South Korea: Central Bank Report States CBDCs Could Reduce the Role of Commercial Banks
On March 26, 2019, South Korea’s central bank published 2018 Annual Payment Settlement Report. In the report, the country’s apex bank has given a summary of research it conducted on central bank digital currencies (CBDCs).
Promising Future for Crypto Assets
South Korea is one of the global hotbeds when it comes to cryptocurrencies. The peninsular country is arguably one of the leading crypto-friendly countries not only in Asia but in the world.
South Korea’s apex bank, the Bank of Korea, in its 2018 Annual Payment Settlement Report draws various interesting conclusions regarding CBDCs.
According to the report, the general sentiment among the Korean experts towards crypto assets is quite positive.
The report states that at present, instability and inefficiency are the Achilles Heels for cryptocurrencies. However, the report adds that according to Korean experts, crypto assets have a promising future in the country and could one day see widespread use.
In the report, the authors note that other than enabling transactions between large financial institutions and banks, CBDCs can be used to make micropayments too.
The document identified the ability to track transactions via distributed ledger technology (DLT) as one of the main advantages of CBDC. Further, the authors believe that blockchain-powered CBDCs are significantly more secure for the settlement of payments courtesy of the technology’s characteristic of immutability. This means that once a payment is made it cannot be canceled or altered in the future.

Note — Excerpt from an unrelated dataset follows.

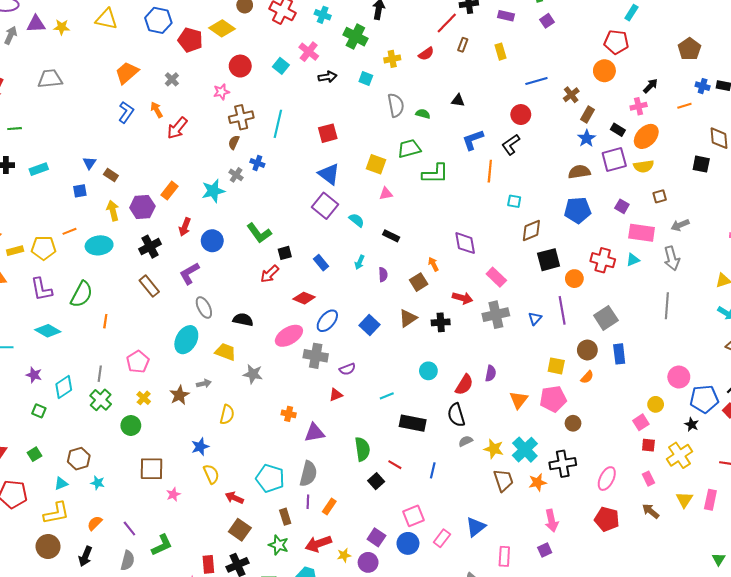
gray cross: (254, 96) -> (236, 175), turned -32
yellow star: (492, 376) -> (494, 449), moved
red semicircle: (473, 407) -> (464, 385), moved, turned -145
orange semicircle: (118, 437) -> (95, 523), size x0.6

The report, however, notes that CBDCs might not necessarily reduce the time required for the transfer of funds.
Could CBDCs Replace Commercial Banks?
There have often been speculations about the way CBDCs could impact the functioning of a country at a macro-economic level.
Against that backdrop, the report by the Bank of Korea posits that the issuance of CBDCs could have an impact on the country’s monetary policy and financial stability in that it could weaken the intermediary role played by commercial banks. The report concluded that deposits with banks could run the risk of falling low because a lot of financial institutions would prefer to keep their holdings in the form of CBDCs.
Concluding, the report reiterates the Bank of Korea’s decision to not launch its own CBDC. The bank will, however, continue to research in the field of CBDCs with an aim to reduce the use of cash in the country and keep a close eye on virtual currency trends.
With that said, it remains to be seen what approach other countries follow with regard to CBDC.
As previously reported by BTCManager on November 15, 2018, International Monetary Fund (IMF) Managing Director, Christine Lagarde urged central banks the world over to explore the option of issuing digital currency.
The international organization has also, in the past, been highly supportive of the benefits of blockchain technology.